▶ [TASK DETAILS] Copy the lines of the items word for word, starting with the line that contains "At how many" and going on through the last line of the items, and leave the pictures out of your answer.

(Chart comprehension data)
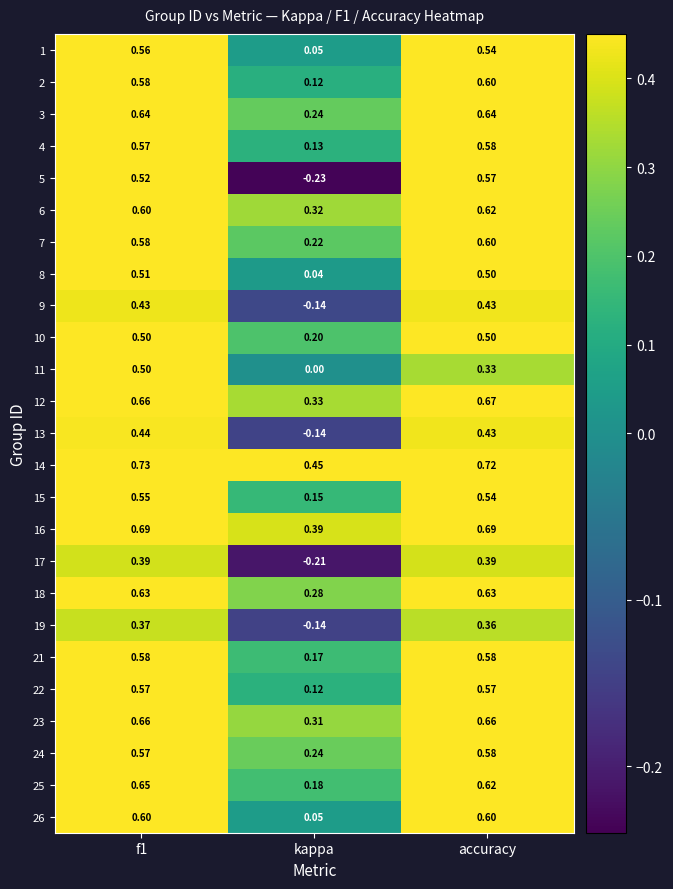

At which label is 23 closest to 0?

kappa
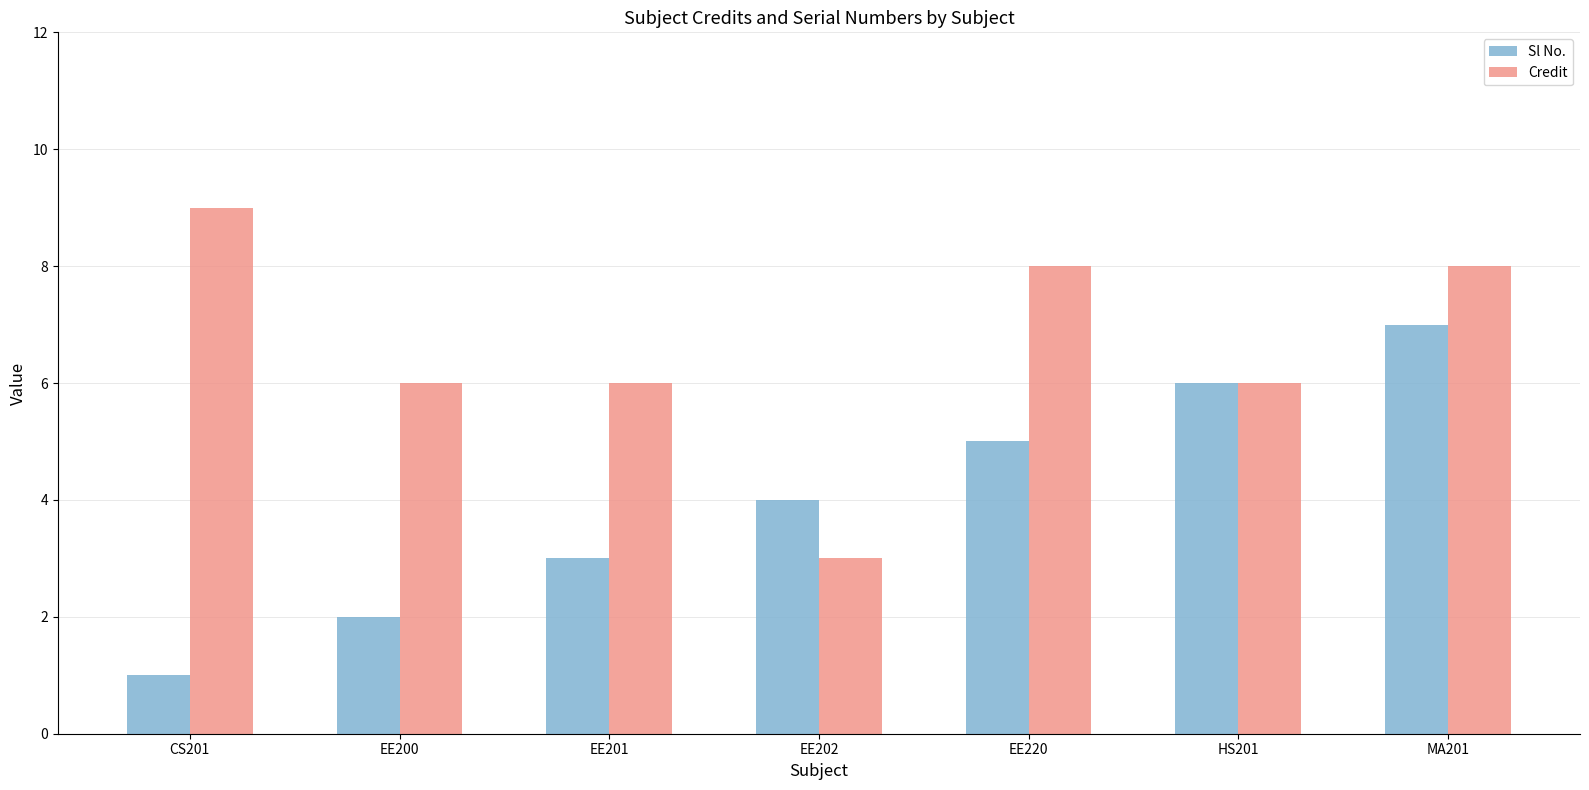

What is the highest value of the Credit series?

9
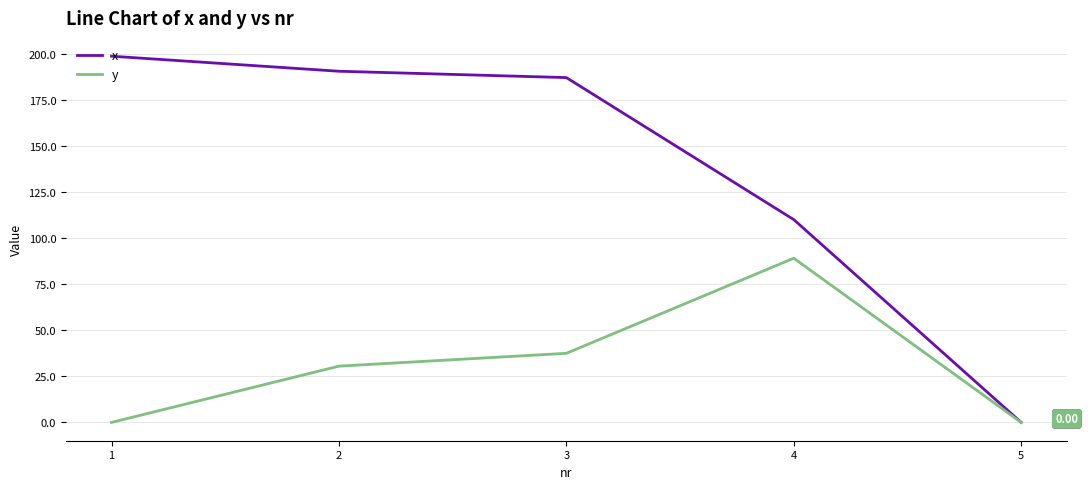

At which label is y closest to 44?

3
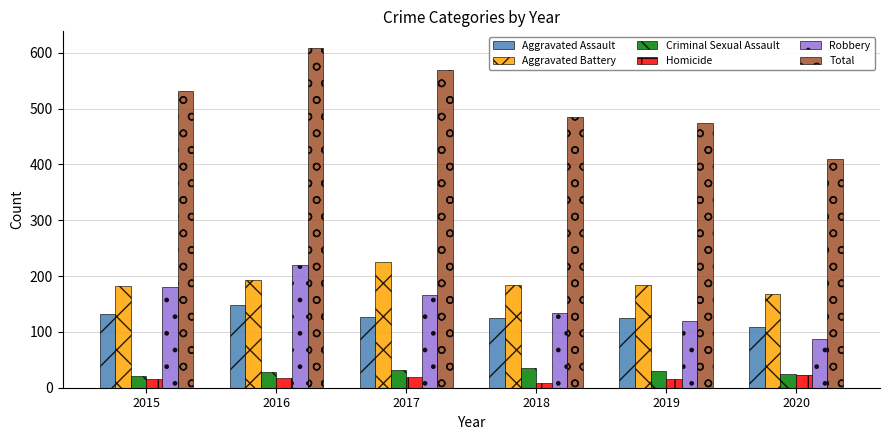

What is the value of the Total bar at the 4th from the left?

485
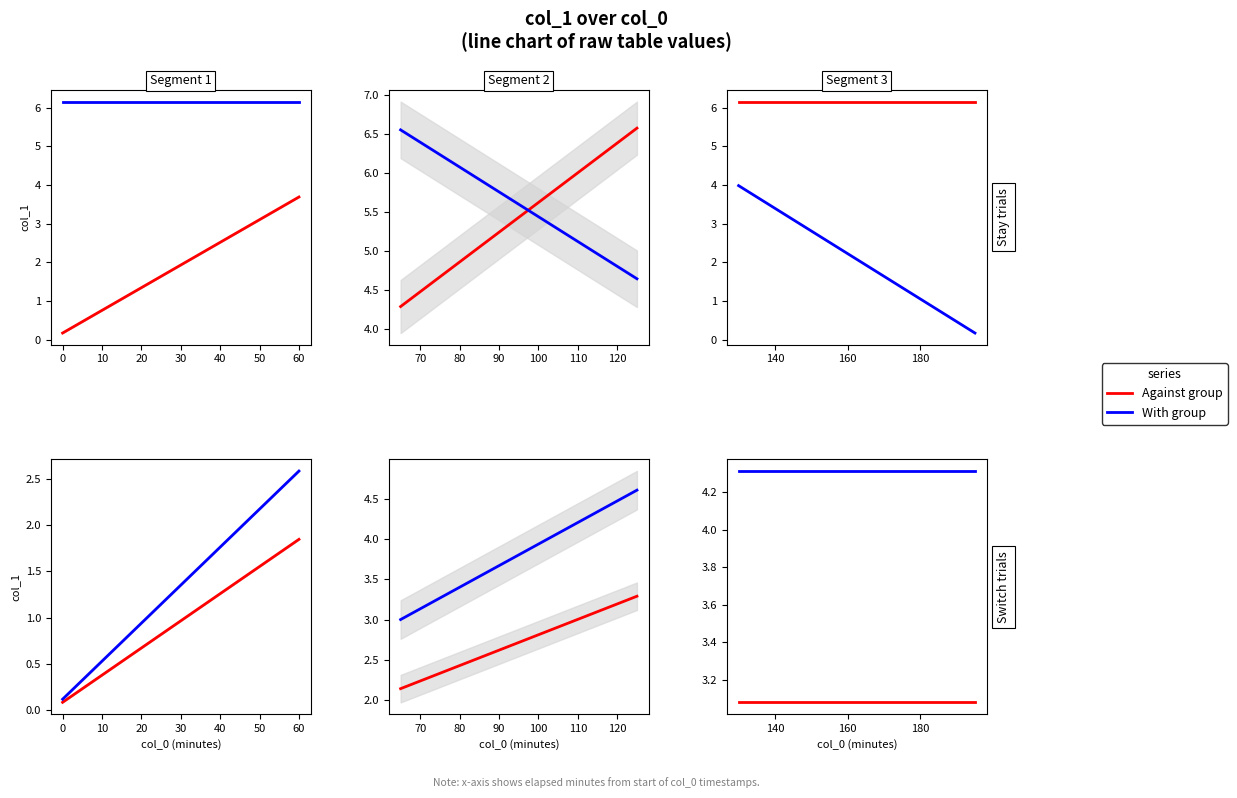

At how many categories does at least one series exceed 4?

14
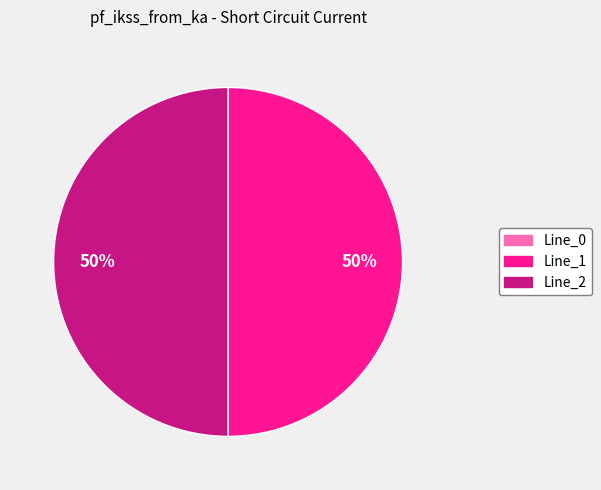

To the nearest percent, what portion does Line_2 represent?

50%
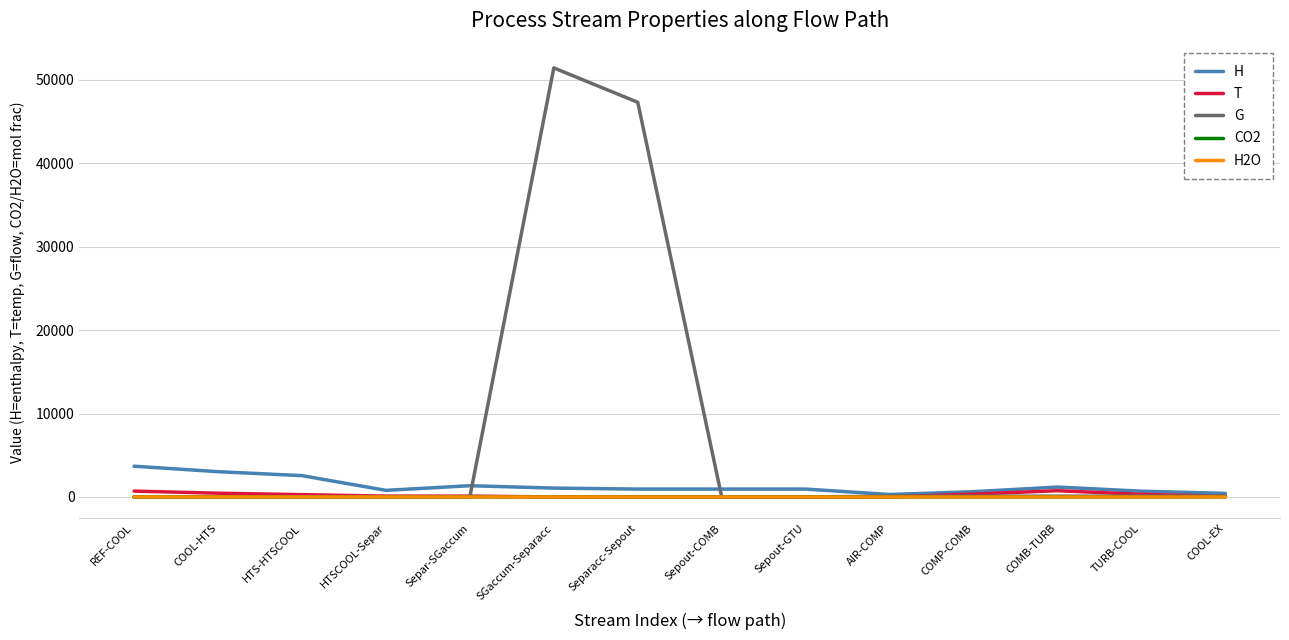

Which label corresponds to the largest value in the chart?

SGaccum-Separacc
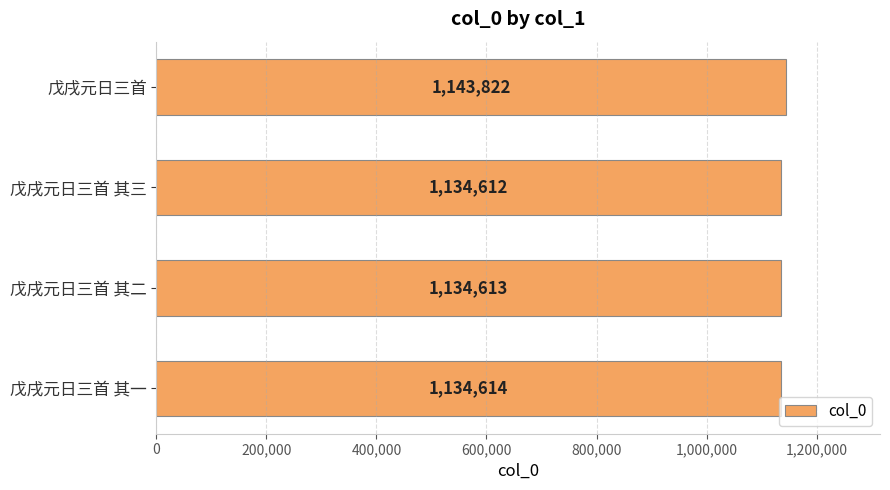

Which has a higher value, 戊戌元日三首 其三 or 戊戌元日三首?

戊戌元日三首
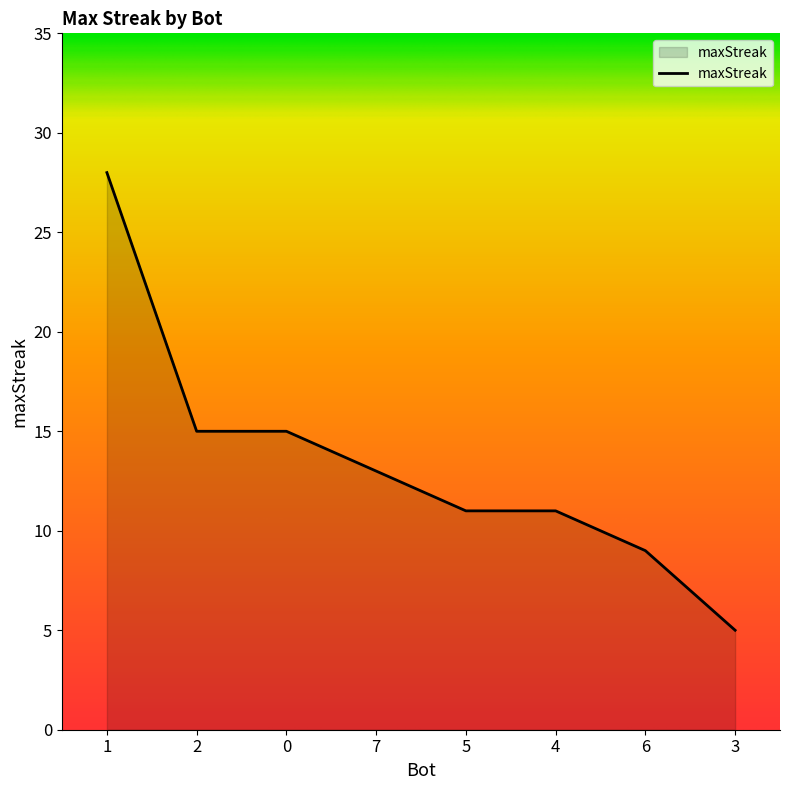

What is the difference between the values at 2 and 3?

10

▶ [COMPLETED TASK]
At how many categories does at least one series exceed 4?

14

To the nearest percent, what portion does Line_2 represent?

50%

Which label corresponds to the largest value in the chart?

SGaccum-Separacc

Which has a higher value, 戊戌元日三首 其三 or 戊戌元日三首?

戊戌元日三首

What is the difference between the values at 2 and 3?

10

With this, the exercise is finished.